#### Brief
Gather every line of the records below that contains the string "house", and copy each one.

#### Extracted records

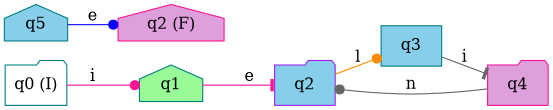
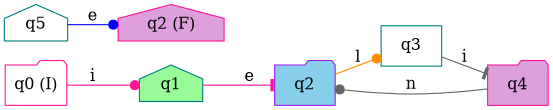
  digraph {
    rankdir=LR
    node [color=teal fillcolor=white shape=folder style=filled]
    edge [arrowhead=dot color=deeppink]
-   n1 [label="q0 (I)"]
+   n1 [color=deeppink label="q0 (I)"]
    n2 [fillcolor=palegreen label=q1 shape=house]
    n3 [color=purple fillcolor=skyblue label=q2]
-   n4 [fillcolor=skyblue label=q3 shape=box]
+   n4 [label=q3 shape=box]
    n5 [color=deeppink fillcolor=plum label=q4]
-   n6 [fillcolor=skyblue label=q5 shape=house]
+   n6 [label=q5 shape=house]
    n7 [color=deeppink fillcolor=plum label="q2 (F)" shape=house]
    n1 -> n2 [label=i]
    n2 -> n3 [arrowhead=tee label=e]
    n3 -> n4 [color=darkorange label=l]
    n4 -> n5 [arrowhead=tee color=gray40 label=i]
    n5 -> n3 [color=gray40 label=n]
    n6 -> n7 [color=blue label=e]
  }
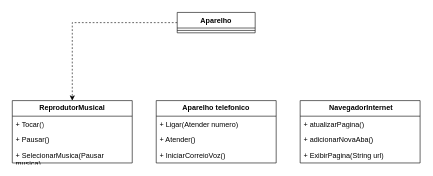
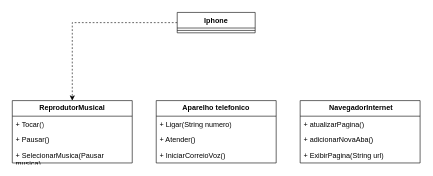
  <mxCell id="0" />
  <mxCell id="1" parent="0" />
  <mxCell id="2" style="edgeStyle=orthogonalEdgeStyle;rounded=0;orthogonalLoop=1;jettySize=auto;html=1;dashed=1;" edge="1" parent="1" source="3" target="5"><mxGeometry relative="1" as="geometry" /></mxCell>
- <mxCell id="3" value="Aparelho&lt;div&gt;&lt;br&gt;&lt;/div&gt;" style="swimlane;fontStyle=1;align=center;verticalAlign=top;childLayout=stackLayout;horizontal=1;startSize=26;horizontalStack=0;resizeParent=1;resizeParentMax=0;resizeLast=0;collapsible=1;marginBottom=0;whiteSpace=wrap;html=1;" parent="1" vertex="1"><mxGeometry x="295" y="20" width="130" height="34" as="geometry"><mxRectangle x="340" y="-106" width="100" height="30" as="alternateBounds" /></mxGeometry></mxCell>
+ <mxCell id="3" value="Iphone&lt;div&gt;&lt;br&gt;&lt;/div&gt;" style="swimlane;fontStyle=1;align=center;verticalAlign=top;childLayout=stackLayout;horizontal=1;startSize=26;horizontalStack=0;resizeParent=1;resizeParentMax=0;resizeLast=0;collapsible=1;marginBottom=0;whiteSpace=wrap;html=1;" parent="1" vertex="1"><mxGeometry x="295" y="20" width="130" height="34" as="geometry"><mxRectangle x="340" y="-106" width="100" height="30" as="alternateBounds" /></mxGeometry></mxCell>
  <mxCell id="4" value="" style="line;strokeWidth=1;fillColor=none;align=left;verticalAlign=middle;spacingTop=-1;spacingLeft=3;spacingRight=3;rotatable=0;labelPosition=right;points=[];portConstraint=eastwest;strokeColor=inherit;" parent="3" vertex="1"><mxGeometry y="26" width="130" height="8" as="geometry" /></mxCell>
  <mxCell id="5" value="&lt;b&gt;ReprodutorMusical&lt;/b&gt;" style="swimlane;fontStyle=0;childLayout=stackLayout;horizontal=1;startSize=26;fillColor=none;horizontalStack=0;resizeParent=1;resizeParentMax=0;resizeLast=0;collapsible=1;marginBottom=0;whiteSpace=wrap;html=1;" vertex="1" parent="1"><mxGeometry x="20" y="167" width="200" height="104" as="geometry" /></mxCell>
  <mxCell id="6" value="+ Tocar()" style="text;strokeColor=none;fillColor=none;align=left;verticalAlign=top;spacingLeft=4;spacingRight=4;overflow=hidden;rotatable=0;points=[[0,0.5],[1,0.5]];portConstraint=eastwest;whiteSpace=wrap;html=1;" vertex="1" parent="5"><mxGeometry y="26" width="200" height="26" as="geometry" /></mxCell>
  <mxCell id="7" value="+ Pausar()" style="text;strokeColor=none;fillColor=none;align=left;verticalAlign=top;spacingLeft=4;spacingRight=4;overflow=hidden;rotatable=0;points=[[0,0.5],[1,0.5]];portConstraint=eastwest;whiteSpace=wrap;html=1;" vertex="1" parent="5"><mxGeometry y="52" width="200" height="26" as="geometry" /></mxCell>
  <mxCell id="8" value="+ SelecionarMusica(Pausar musica&lt;span style=&quot;background-color: initial;&quot;&gt;)&lt;/span&gt;" style="text;strokeColor=none;fillColor=none;align=left;verticalAlign=top;spacingLeft=4;spacingRight=4;overflow=hidden;rotatable=0;points=[[0,0.5],[1,0.5]];portConstraint=eastwest;whiteSpace=wrap;html=1;" vertex="1" parent="5"><mxGeometry y="78" width="200" height="26" as="geometry" /></mxCell>
  <mxCell id="9" value="&lt;b&gt;&amp;nbsp;NavegadorInternet&lt;/b&gt;" style="swimlane;fontStyle=0;childLayout=stackLayout;horizontal=1;startSize=26;fillColor=none;horizontalStack=0;resizeParent=1;resizeParentMax=0;resizeLast=0;collapsible=1;marginBottom=0;whiteSpace=wrap;html=1;" vertex="1" parent="1"><mxGeometry x="500" y="167" width="200" height="104" as="geometry" /></mxCell>
  <mxCell id="10" value="+ atualizarPagina()" style="text;strokeColor=none;fillColor=none;align=left;verticalAlign=top;spacingLeft=4;spacingRight=4;overflow=hidden;rotatable=0;points=[[0,0.5],[1,0.5]];portConstraint=eastwest;whiteSpace=wrap;html=1;" vertex="1" parent="9"><mxGeometry y="26" width="200" height="26" as="geometry" /></mxCell>
  <mxCell id="11" value="+ adicionarNovaAba()" style="text;strokeColor=none;fillColor=none;align=left;verticalAlign=top;spacingLeft=4;spacingRight=4;overflow=hidden;rotatable=0;points=[[0,0.5],[1,0.5]];portConstraint=eastwest;whiteSpace=wrap;html=1;" vertex="1" parent="9"><mxGeometry y="52" width="200" height="26" as="geometry" /></mxCell>
  <mxCell id="12" value="+ ExibirPagina(String url&lt;span style=&quot;background-color: initial;&quot;&gt;)&lt;/span&gt;" style="text;strokeColor=none;fillColor=none;align=left;verticalAlign=top;spacingLeft=4;spacingRight=4;overflow=hidden;rotatable=0;points=[[0,0.5],[1,0.5]];portConstraint=eastwest;whiteSpace=wrap;html=1;" vertex="1" parent="9"><mxGeometry y="78" width="200" height="26" as="geometry" /></mxCell>
  <mxCell id="13" value="&lt;b&gt;Aparelho telefonico&lt;/b&gt;" style="swimlane;fontStyle=0;childLayout=stackLayout;horizontal=1;startSize=26;fillColor=none;horizontalStack=0;resizeParent=1;resizeParentMax=0;resizeLast=0;collapsible=1;marginBottom=0;whiteSpace=wrap;html=1;" vertex="1" parent="1"><mxGeometry x="260" y="167" width="200" height="104" as="geometry" /></mxCell>
- <mxCell id="14" value="+ Ligar(Atender numero)" style="text;strokeColor=none;fillColor=none;align=left;verticalAlign=top;spacingLeft=4;spacingRight=4;overflow=hidden;rotatable=0;points=[[0,0.5],[1,0.5]];portConstraint=eastwest;whiteSpace=wrap;html=1;" vertex="1" parent="13"><mxGeometry y="26" width="200" height="26" as="geometry" /></mxCell>
+ <mxCell id="14" value="+ Ligar(String numero)" style="text;strokeColor=none;fillColor=none;align=left;verticalAlign=top;spacingLeft=4;spacingRight=4;overflow=hidden;rotatable=0;points=[[0,0.5],[1,0.5]];portConstraint=eastwest;whiteSpace=wrap;html=1;" vertex="1" parent="13"><mxGeometry y="26" width="200" height="26" as="geometry" /></mxCell>
  <mxCell id="15" value="+ Atender()" style="text;strokeColor=none;fillColor=none;align=left;verticalAlign=top;spacingLeft=4;spacingRight=4;overflow=hidden;rotatable=0;points=[[0,0.5],[1,0.5]];portConstraint=eastwest;whiteSpace=wrap;html=1;" vertex="1" parent="13"><mxGeometry y="52" width="200" height="26" as="geometry" /></mxCell>
  <mxCell id="16" value="+ IniciarCorreioVoz(&lt;span style=&quot;background-color: initial;&quot;&gt;)&lt;/span&gt;" style="text;strokeColor=none;fillColor=none;align=left;verticalAlign=top;spacingLeft=4;spacingRight=4;overflow=hidden;rotatable=0;points=[[0,0.5],[1,0.5]];portConstraint=eastwest;whiteSpace=wrap;html=1;" vertex="1" parent="13"><mxGeometry y="78" width="200" height="26" as="geometry" /></mxCell>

#### Result of this task
    n2 [fillcolor=palegreen label=q1 shape=house]
-   n6 [fillcolor=skyblue label=q5 shape=house]
+   n6 [label=q5 shape=house]
    n7 [color=deeppink fillcolor=plum label="q2 (F)" shape=house]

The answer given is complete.